What needs to be done
Set down each entry again exactly as written.

[Transcribed page contents]
----------------

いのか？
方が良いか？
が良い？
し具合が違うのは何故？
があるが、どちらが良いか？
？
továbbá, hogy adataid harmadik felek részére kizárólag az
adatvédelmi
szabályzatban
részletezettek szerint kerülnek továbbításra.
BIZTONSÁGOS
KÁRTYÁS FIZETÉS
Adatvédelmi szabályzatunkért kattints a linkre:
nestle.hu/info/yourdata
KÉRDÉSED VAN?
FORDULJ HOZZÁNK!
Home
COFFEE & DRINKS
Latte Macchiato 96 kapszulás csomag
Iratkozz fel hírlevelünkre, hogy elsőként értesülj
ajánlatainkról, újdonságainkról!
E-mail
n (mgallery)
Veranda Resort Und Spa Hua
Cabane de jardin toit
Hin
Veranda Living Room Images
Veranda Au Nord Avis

----------------

Written response
いのか？
方が良いか？
が良い？
し具合が違うのは何故？
があるが、どちらが良いか？
？
továbbá, hogy adataid harmadik felek részére kizárólag az
adatvédelmi
szabályzatban
részletezettek szerint kerülnek továbbításra.
BIZTONSÁGOS
KÁRTYÁS FIZETÉS
Adatvédelmi szabályzatunkért kattints a linkre:
nestle.hu/info/yourdata
KÉRDÉSED VAN?
FORDULJ HOZZÁNK!
Home
COFFEE & DRINKS
Latte Macchiato 96 kapszulás csomag
Iratkozz fel hírlevelünkre, hogy elsőként értesülj
ajánlatainkról, újdonságainkról!
E-mail
n (mgallery)
Veranda Resort Und Spa Hua
Cabane de jardin toit
Hin
Veranda Living Room Images
Veranda Au Nord Avis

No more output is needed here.